Cette règle a une conséquence pratique immédiate. Si vous êtes copropriétaire et que vous découvrez l'existence d'une injonction par la rumeur ou par un affichage dans le hall, votre premier interlocuteur n'est pas la mairie : c'est le syndic, à qui vous demandez par écrit la copie de l'acte, sa date de notification, et l'inscription du point à l'ordre du jour de la prochaine assemblée générale.
La contrainte de calendrier est ici plus lourde que pour une maison individuelle, parce que la décision de faire les travaux et celle de les financer ne dépendent pas d'une seule personne. Entre la réception de l'injonction et la tenue de l'assemblée, il faut avoir fait établir les devis à soumettre au vote. Les six mois se consomment très vite si le point n'est pas inscrit à la première assemblée utile.
Le détail du circuit — convocation, majorités applicables, appels de fonds, articulation avec le plan pluriannuel de travaux — est traité sur la page dédiée à la copropriété.
Questions fréquentes
Combien de temps ai-je après une injonction de ravalement ?
Six mois pour entreprendre les travaux, à compter de l'injonction. Si rien n'est entrepris, le maire peut prendre un arrêté qui vous somme d'exécuter dans un délai qu'il fixe, sans que ce délai puisse excéder un an. La même procédure s'applique si les travaux entrepris ne sont pas terminés dans l'année qui suit l'injonction.
Suffit-il d'avoir demandé un devis pour avoir « entrepris les travaux » ?
Une simple demande de devis est fragile. Constituez un faisceau d'actes datés : devis signé, dépôt de la déclaration préalable lorsqu'elle est exigée, demande d'occupation du domaine public, et en copropriété la convocation et le procès-verbal de l'assemblée générale ayant voté les travaux.

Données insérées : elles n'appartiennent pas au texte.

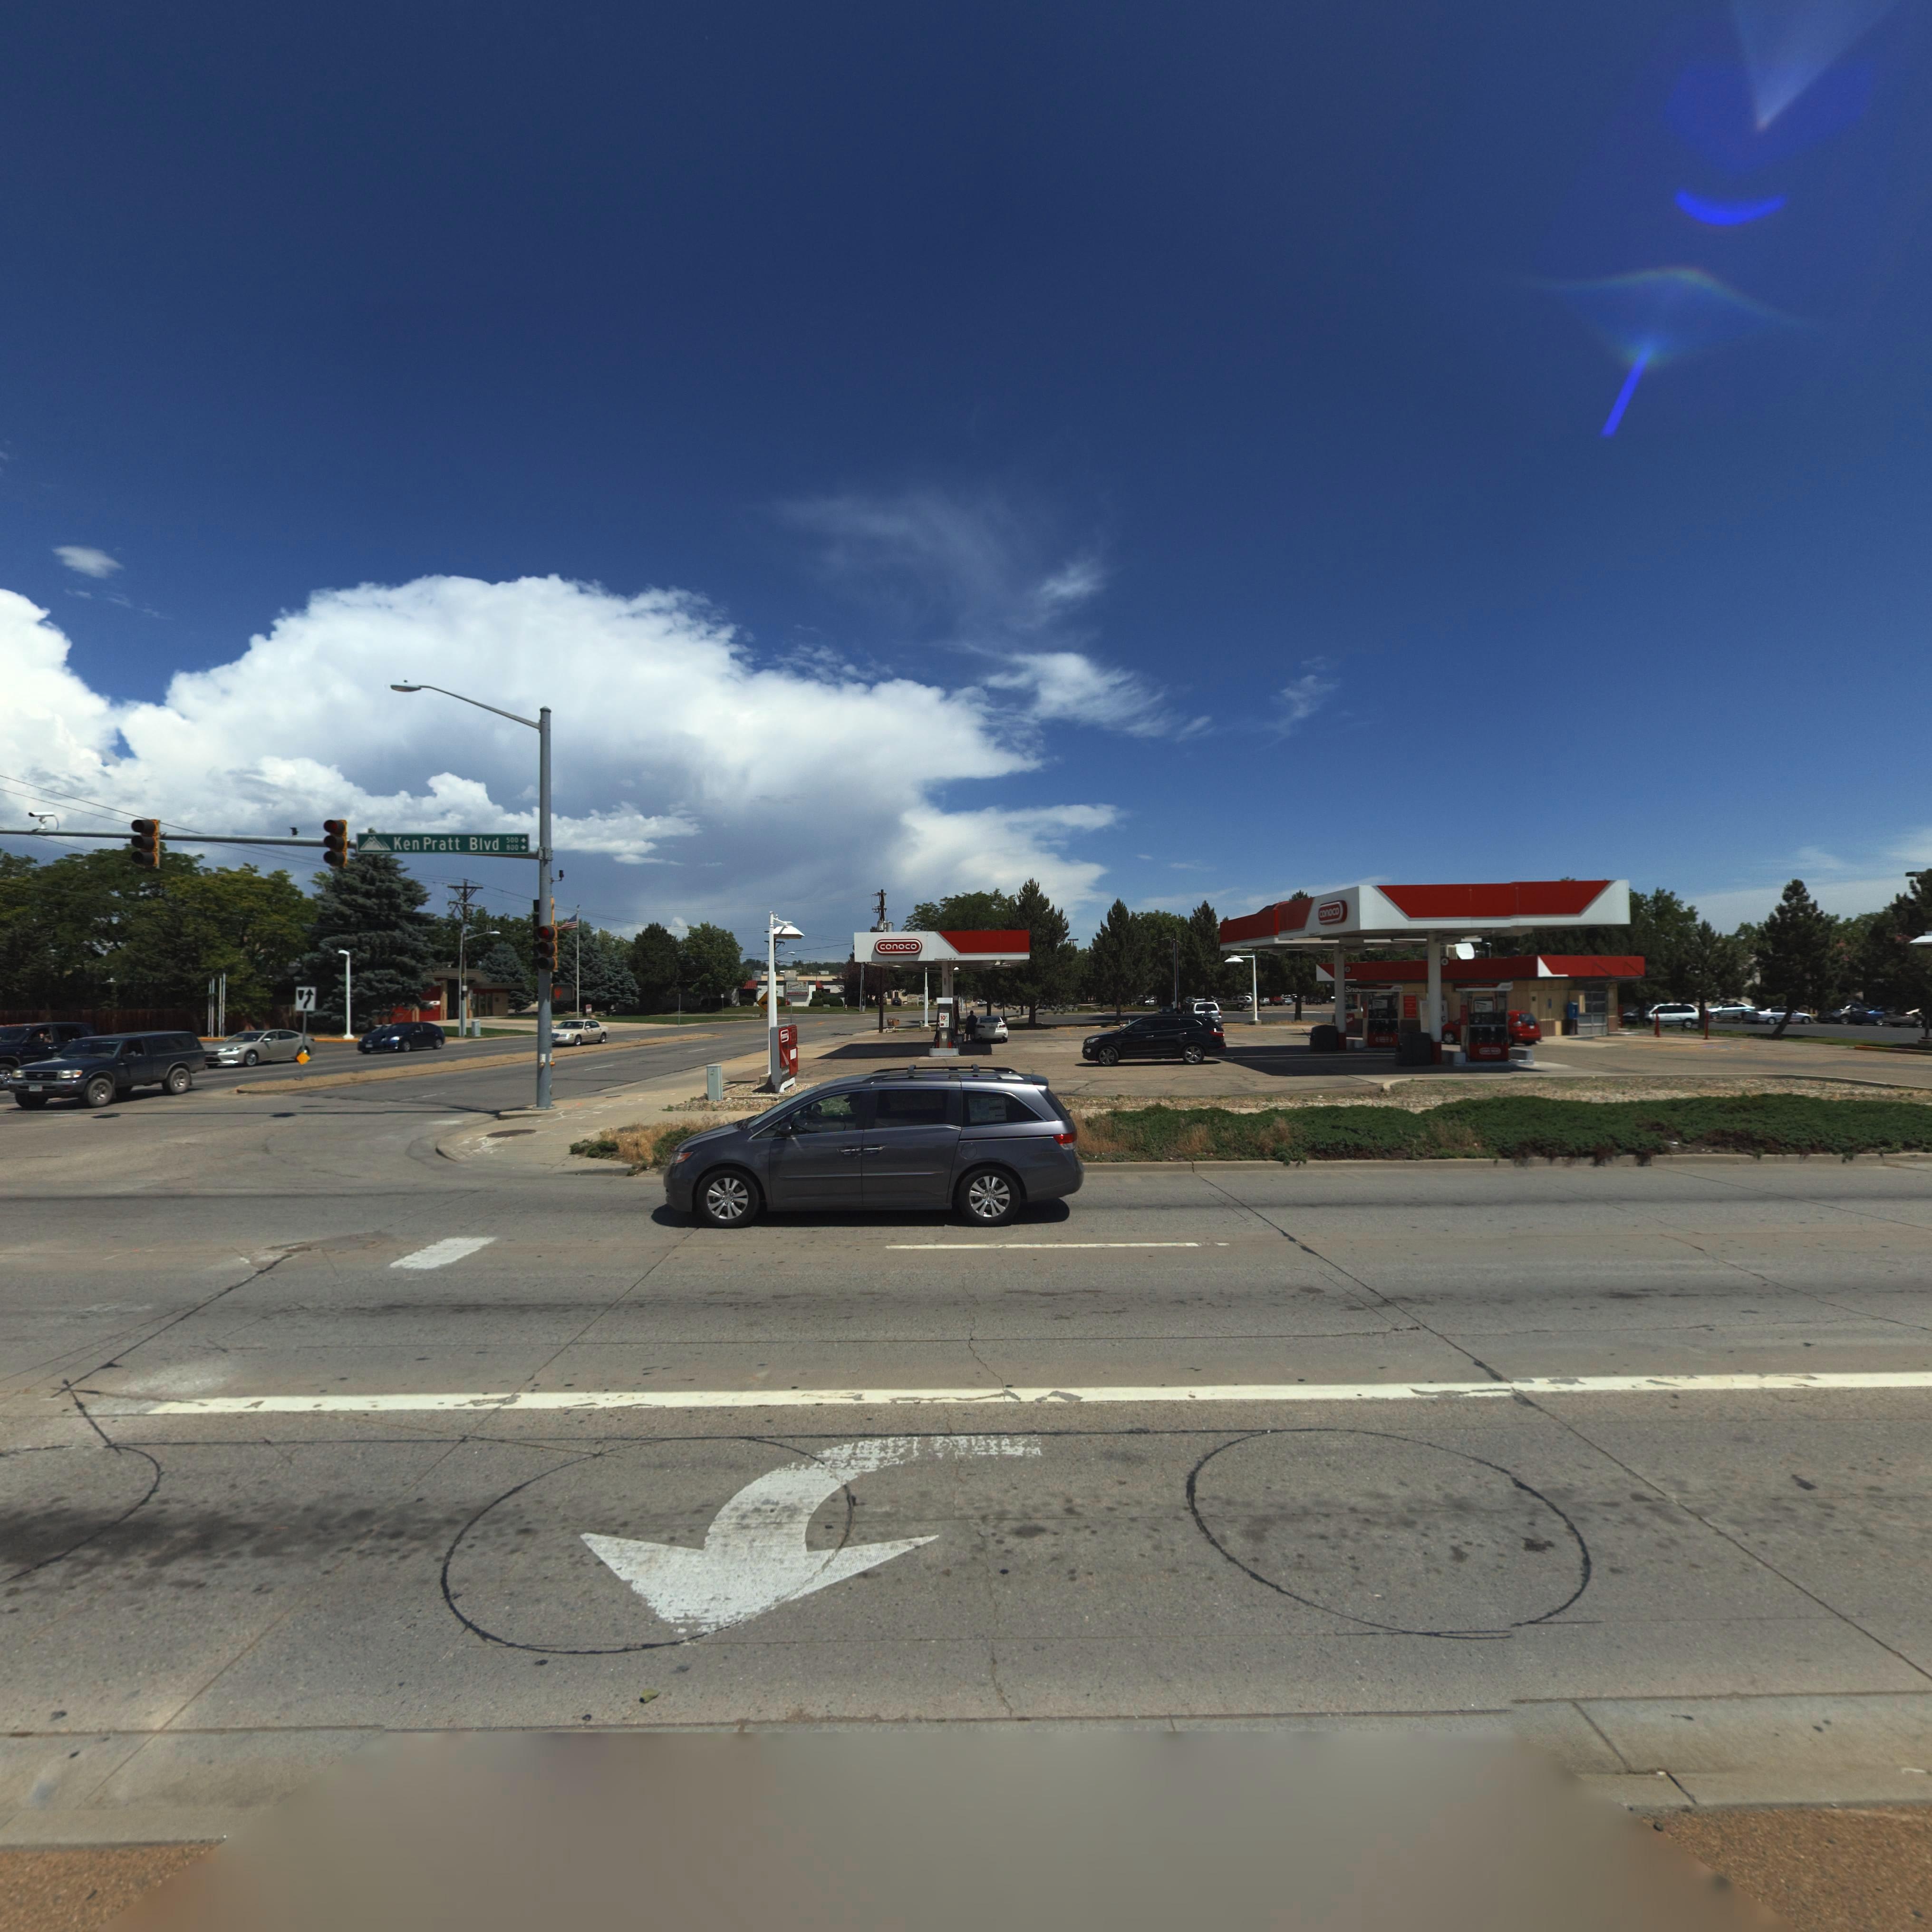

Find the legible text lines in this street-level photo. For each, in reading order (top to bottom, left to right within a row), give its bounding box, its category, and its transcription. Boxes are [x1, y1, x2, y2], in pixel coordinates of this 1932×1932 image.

[393, 836, 499, 850] StreetName: Ken Pratt Blvd
[506, 837, 518, 843] StreetNumberRange: 500
[506, 844, 526, 850] StreetNumberRange: 800 ->
[1319, 907, 1339, 918] BusinessName:  conoco
[879, 944, 917, 949] BusinessName: conoco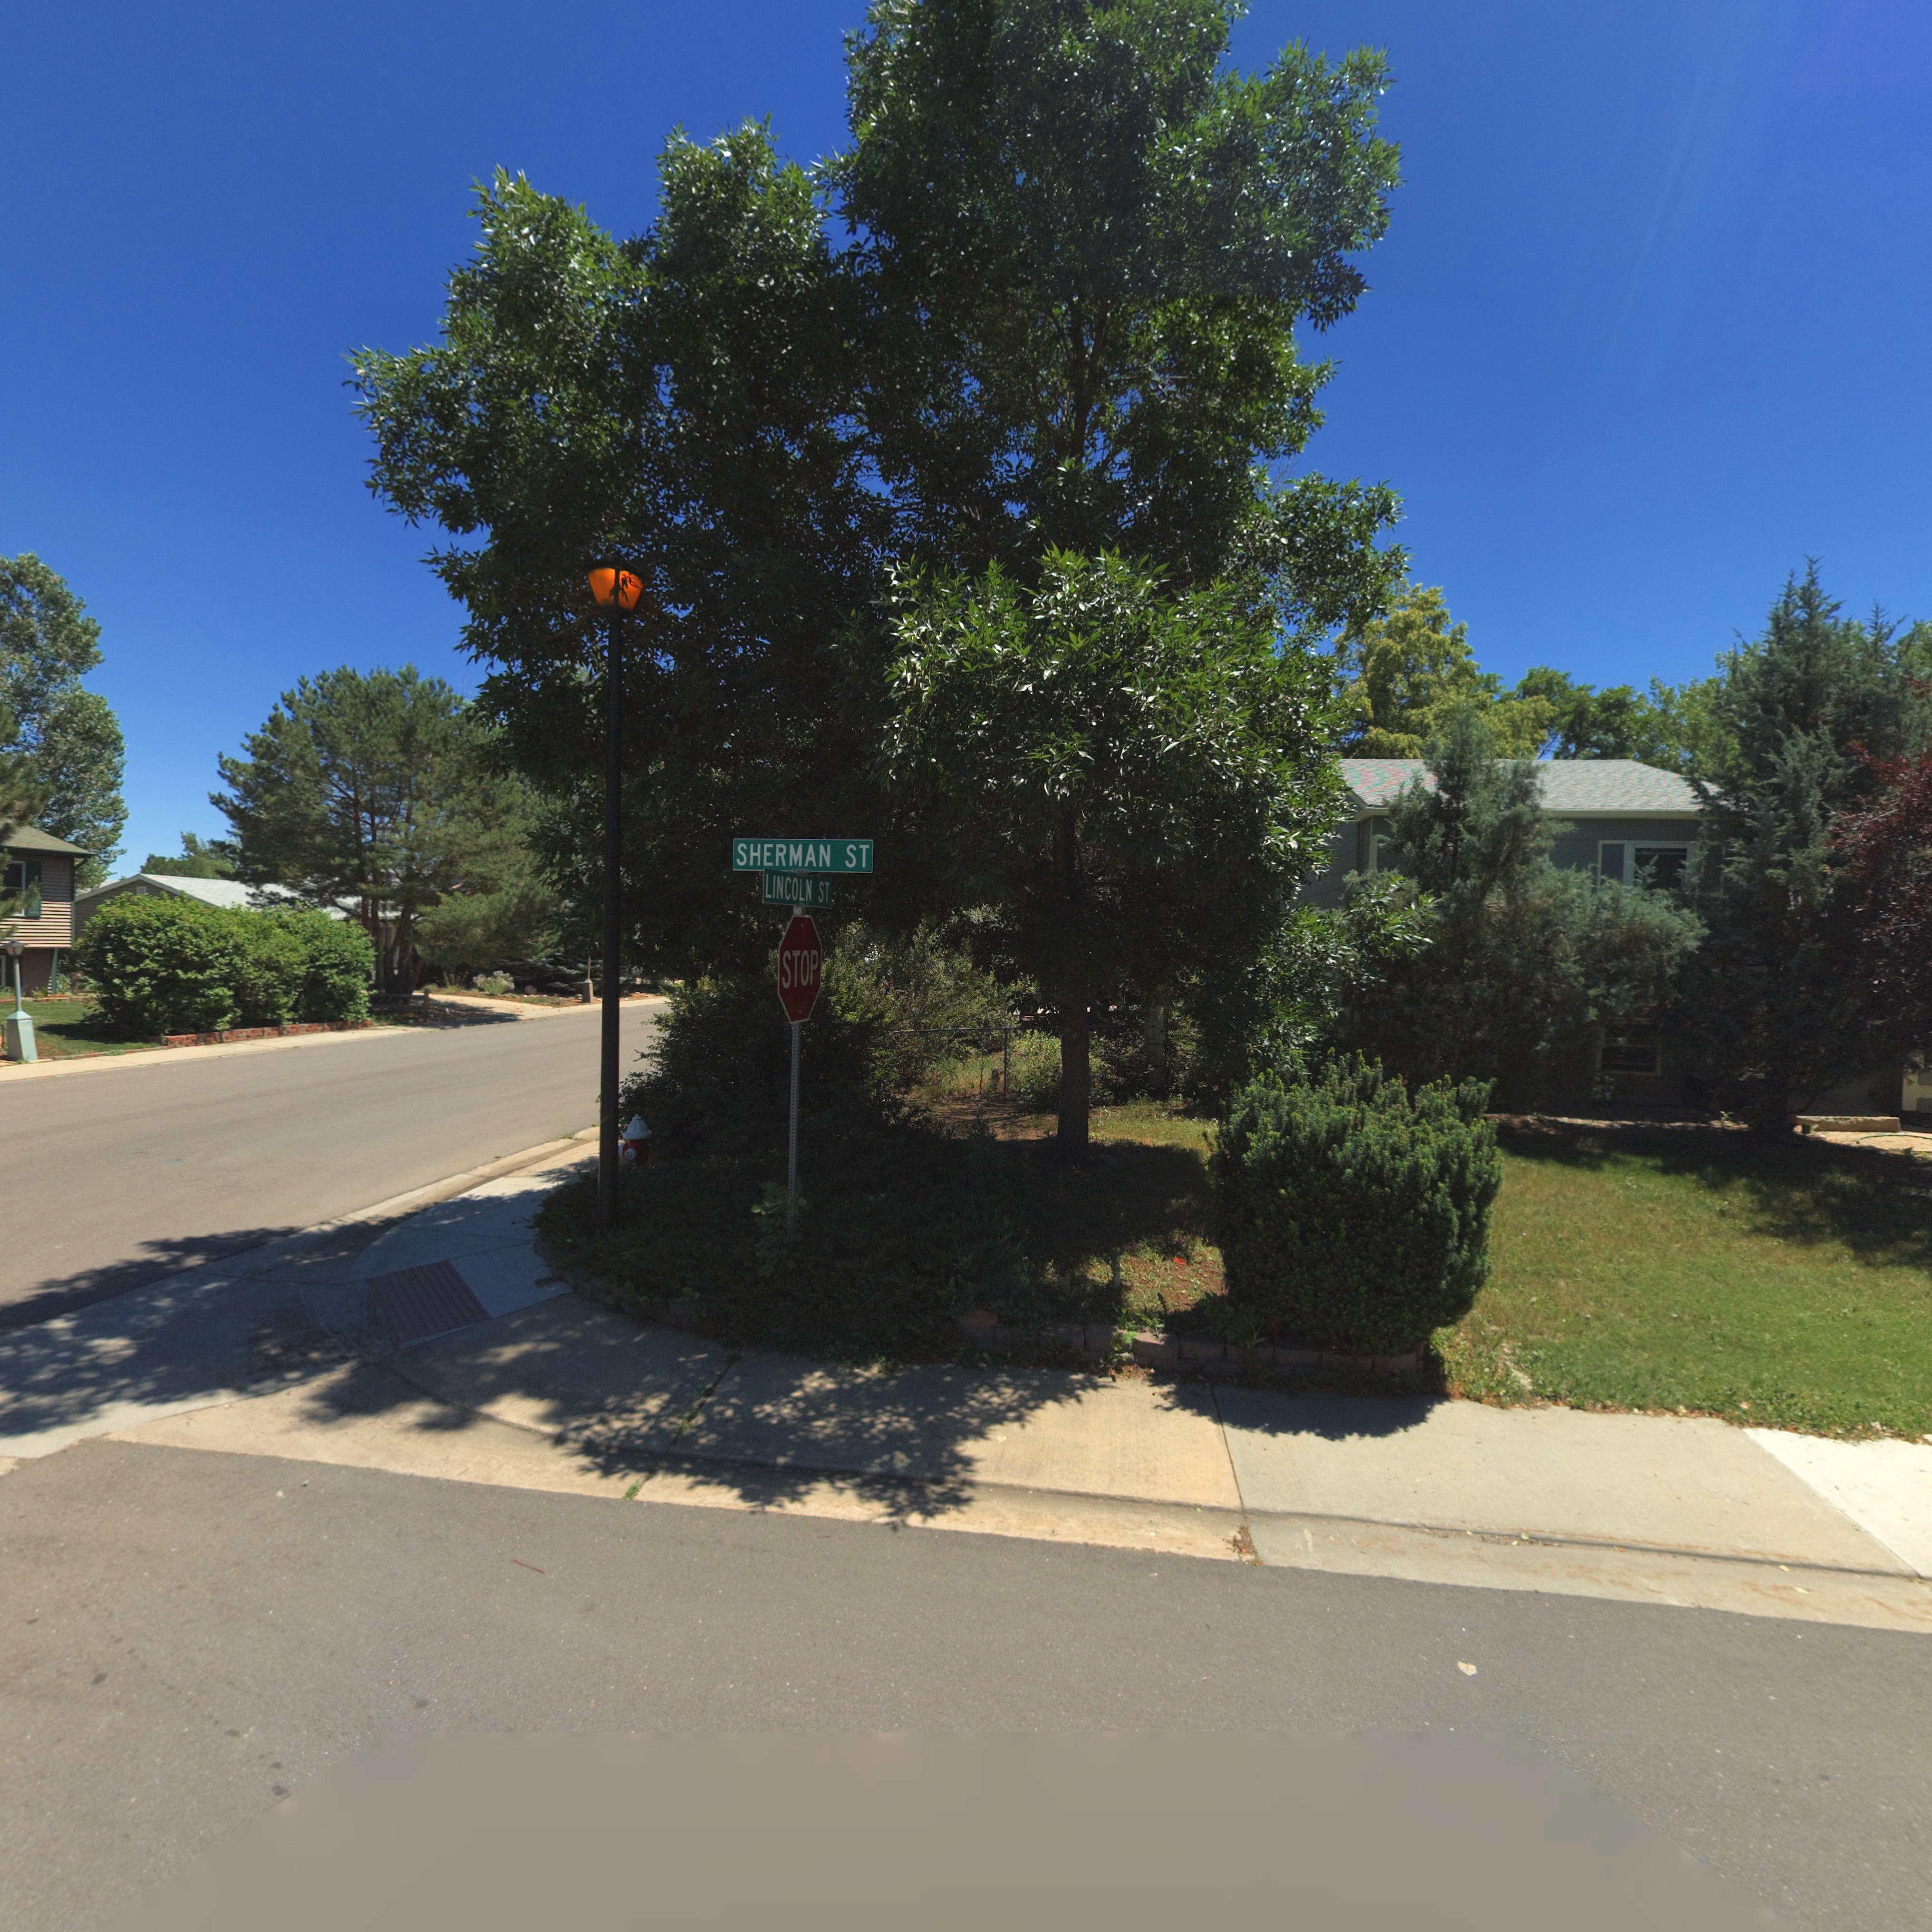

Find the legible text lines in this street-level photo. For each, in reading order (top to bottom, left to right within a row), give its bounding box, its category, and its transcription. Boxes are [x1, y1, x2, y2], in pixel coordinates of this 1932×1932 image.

[735, 842, 870, 868] StreetName: SHERMAN ST
[765, 874, 830, 903] StreetName: LINCOLN ST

Peut-on contester un arrêté de ravalement ?
Oui. Trois voies se combinent : la demande de dispense auprès du service instructeur lorsque votre situation entre dans un cas prévu, le recours gracieux adressé à l'auteur de l'acte en recommandé, et le recours contentieux devant le tribunal administratif, en principe dans les deux mois suivant la notification. Un recours ne suspend pas l'exécution de la décision.
Qui paie si la mairie fait exécuter les travaux d'office ?
Le propriétaire. La commune avance les frais après autorisation du président du tribunal statuant comme en matière de référés, puis les recouvre comme en matière d'impôts directs. Le propriétaire perd à ce stade le choix de l'entreprise et la maîtrise du contenu des travaux.
Je suis copropriétaire : dois-je répondre personnellement à l'injonction ?
Pour des travaux portant sur les parties communes, l'article L126-3 prévoit que la notification est faite au syndicat des copropriétaires pris en la personne du syndic. Demandez au syndic la copie de l'acte, sa date de notification, et l'inscription du point à l'ordre du jour de la prochaine assemblée générale.